Work task - If a line in the data below contains "Hadaf", copy it.

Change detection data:
= = = = = = =
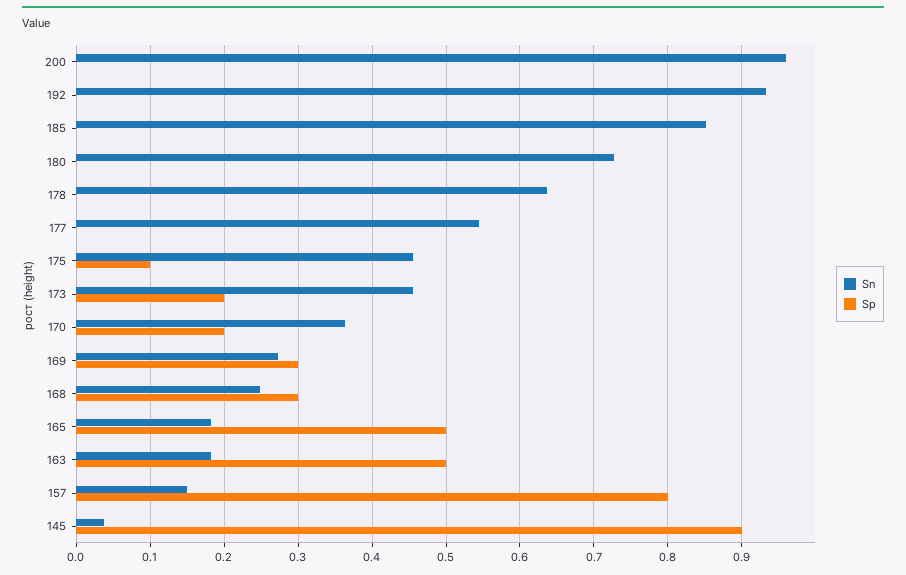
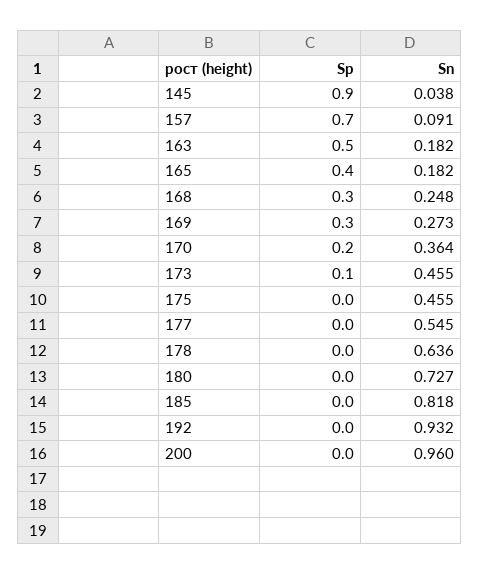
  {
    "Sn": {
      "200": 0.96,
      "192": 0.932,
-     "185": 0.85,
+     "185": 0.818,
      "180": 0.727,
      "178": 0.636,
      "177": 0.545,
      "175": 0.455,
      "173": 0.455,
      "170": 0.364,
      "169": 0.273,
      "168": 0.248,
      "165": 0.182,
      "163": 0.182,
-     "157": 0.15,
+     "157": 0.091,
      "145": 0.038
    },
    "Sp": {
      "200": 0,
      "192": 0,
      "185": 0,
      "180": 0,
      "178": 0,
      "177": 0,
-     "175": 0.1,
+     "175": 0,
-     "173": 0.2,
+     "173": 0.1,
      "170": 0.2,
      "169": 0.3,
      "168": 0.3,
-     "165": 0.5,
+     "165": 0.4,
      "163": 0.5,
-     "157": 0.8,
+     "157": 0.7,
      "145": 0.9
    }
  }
= = = = = = =
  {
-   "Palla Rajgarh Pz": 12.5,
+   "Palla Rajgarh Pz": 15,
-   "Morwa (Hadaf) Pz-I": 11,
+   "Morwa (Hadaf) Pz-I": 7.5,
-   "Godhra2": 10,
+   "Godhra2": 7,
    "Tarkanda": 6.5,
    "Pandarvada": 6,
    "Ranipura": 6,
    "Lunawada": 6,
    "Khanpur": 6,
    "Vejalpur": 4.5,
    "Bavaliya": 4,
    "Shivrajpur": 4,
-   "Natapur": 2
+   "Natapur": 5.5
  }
= = = = = = =
Completed task -
-   "Morwa (Hadaf) Pz-I": 11,
+   "Morwa (Hadaf) Pz-I": 7.5,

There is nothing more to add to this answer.